The Information Commissioner’s Office (ICO) is warning those who work with personal data that they must obey privacy laws in order to avoid prosecution and large fines which are set to become even more substantial under the forthcoming General Data Protection Regulation (GDPR) comes into force in 2018. The warning has come following a charity employee who has been prosecuted for data protection offences.
The employee, employed by Rochdale Connections Trust, has been ordered to pay a total of £1,860.25 and a victim surcharge of £15 after pleading guilty at Preston Crown Court to unlawfully obtaining personal data under section 55 of the Data Protection Act. He was also given a conditional discharge for two years.
Following an investigation, it was discovered that the employee had sent 11 emails to his personal email account on 22 February 2017 containing information which related to 183 Trust clients, three of whom were children, which included their names, dates of birth, telephone contact details and full medical records. It was also revealed that he had sent similar emails to his personal accounts the previous year on 14 June 2016.
Steve Eckersley, Head of Enforcement at ICO, stated: "People whose jobs give them access to this type of information need to realise that just because they can access it, that doesn’t mean they should".

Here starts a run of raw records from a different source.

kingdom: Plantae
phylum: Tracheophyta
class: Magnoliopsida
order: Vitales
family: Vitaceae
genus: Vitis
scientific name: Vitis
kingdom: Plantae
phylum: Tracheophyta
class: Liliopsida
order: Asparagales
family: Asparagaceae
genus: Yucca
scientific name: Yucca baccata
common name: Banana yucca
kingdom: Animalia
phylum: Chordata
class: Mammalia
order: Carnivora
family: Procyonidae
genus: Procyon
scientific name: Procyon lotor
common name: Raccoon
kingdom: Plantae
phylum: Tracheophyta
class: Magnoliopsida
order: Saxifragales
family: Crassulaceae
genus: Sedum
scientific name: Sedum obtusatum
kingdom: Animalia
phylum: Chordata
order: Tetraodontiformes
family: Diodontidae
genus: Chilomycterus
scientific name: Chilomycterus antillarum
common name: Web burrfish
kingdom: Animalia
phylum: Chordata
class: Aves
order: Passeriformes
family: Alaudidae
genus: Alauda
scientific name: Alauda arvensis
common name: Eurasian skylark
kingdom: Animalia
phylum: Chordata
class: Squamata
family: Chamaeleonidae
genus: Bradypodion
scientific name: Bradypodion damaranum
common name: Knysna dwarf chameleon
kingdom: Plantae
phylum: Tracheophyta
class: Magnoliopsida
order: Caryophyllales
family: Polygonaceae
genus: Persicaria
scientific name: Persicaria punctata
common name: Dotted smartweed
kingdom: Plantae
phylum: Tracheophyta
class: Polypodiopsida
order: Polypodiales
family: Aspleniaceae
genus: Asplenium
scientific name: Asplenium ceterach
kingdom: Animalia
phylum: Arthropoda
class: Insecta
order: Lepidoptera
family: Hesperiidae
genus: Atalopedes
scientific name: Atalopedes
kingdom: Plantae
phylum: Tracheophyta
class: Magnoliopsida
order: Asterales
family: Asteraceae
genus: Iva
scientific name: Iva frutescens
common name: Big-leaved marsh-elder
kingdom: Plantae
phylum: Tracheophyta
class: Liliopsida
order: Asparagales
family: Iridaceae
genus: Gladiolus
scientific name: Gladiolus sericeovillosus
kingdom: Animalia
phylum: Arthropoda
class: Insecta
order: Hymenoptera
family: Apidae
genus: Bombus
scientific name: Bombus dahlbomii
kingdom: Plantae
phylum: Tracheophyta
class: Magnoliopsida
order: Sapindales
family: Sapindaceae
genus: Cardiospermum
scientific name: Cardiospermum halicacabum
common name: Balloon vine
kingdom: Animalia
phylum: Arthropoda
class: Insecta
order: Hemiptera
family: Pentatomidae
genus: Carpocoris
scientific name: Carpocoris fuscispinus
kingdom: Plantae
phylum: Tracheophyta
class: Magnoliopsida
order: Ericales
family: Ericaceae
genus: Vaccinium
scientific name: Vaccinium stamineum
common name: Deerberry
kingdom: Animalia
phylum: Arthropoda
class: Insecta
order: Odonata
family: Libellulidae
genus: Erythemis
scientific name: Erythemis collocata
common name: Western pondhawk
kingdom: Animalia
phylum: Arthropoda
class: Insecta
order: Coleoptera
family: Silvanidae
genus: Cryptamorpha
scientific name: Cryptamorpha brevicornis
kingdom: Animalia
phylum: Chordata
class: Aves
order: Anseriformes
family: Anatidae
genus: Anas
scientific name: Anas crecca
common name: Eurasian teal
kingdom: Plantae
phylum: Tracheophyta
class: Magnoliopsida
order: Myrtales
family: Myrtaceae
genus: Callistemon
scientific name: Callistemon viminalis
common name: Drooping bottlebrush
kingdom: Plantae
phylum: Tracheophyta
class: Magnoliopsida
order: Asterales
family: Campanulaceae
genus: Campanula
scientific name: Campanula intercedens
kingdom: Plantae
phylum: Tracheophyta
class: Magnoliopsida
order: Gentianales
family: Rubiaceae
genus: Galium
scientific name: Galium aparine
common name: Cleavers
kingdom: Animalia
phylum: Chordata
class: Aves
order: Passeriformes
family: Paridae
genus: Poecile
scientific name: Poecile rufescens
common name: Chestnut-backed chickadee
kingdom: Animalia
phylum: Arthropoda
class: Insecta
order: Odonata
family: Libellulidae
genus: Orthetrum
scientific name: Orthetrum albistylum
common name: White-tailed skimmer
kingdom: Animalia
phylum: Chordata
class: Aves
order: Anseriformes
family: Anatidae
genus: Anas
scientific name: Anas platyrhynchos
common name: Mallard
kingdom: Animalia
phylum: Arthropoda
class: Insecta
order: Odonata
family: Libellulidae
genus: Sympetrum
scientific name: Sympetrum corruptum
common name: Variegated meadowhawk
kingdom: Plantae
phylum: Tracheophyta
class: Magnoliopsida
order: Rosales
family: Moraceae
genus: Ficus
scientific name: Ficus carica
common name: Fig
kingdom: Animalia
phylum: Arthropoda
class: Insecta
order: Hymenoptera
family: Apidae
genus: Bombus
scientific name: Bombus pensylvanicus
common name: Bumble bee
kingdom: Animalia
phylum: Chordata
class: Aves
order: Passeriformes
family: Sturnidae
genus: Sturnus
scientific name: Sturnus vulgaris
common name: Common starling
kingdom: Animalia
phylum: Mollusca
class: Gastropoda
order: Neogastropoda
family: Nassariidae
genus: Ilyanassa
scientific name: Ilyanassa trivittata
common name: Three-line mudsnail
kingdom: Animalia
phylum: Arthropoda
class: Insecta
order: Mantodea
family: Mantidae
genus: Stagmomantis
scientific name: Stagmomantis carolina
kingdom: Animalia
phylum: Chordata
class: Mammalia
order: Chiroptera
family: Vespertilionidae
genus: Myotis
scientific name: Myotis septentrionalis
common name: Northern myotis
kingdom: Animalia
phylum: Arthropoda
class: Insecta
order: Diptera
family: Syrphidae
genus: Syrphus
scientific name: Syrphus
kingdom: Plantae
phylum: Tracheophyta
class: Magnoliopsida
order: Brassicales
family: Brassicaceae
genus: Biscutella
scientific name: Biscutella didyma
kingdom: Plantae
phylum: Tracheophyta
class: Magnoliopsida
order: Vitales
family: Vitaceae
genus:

The ICO can take action (including criminal prosecution) against organisations and individuals that process personal data. This includes the power to impose financial penalties on a data controller of up to £500,000.
Like the DPA, the GDPR includes the principle that personal data must be protected against unauthorised or unlawful processing. However, when the GDPR comes into force on 25 May 2018, employers will have the additional duty of accountability and will need to evidence their compliance with the regulations by showing they have policies and procedures in place to ensure that unauthorised and unlawful processing does not take place.
In addition, it is important that employers take proactive steps to promote best practice within their organisations by training staff on the consequences of misusing personal data and how to avoid non-compliance. Reviewing contracts, policies and procedures in relation to data protection will go a long way to help ensure that employers are GDPR ready, and help to avoid heavy financial sanctions being made against their employees.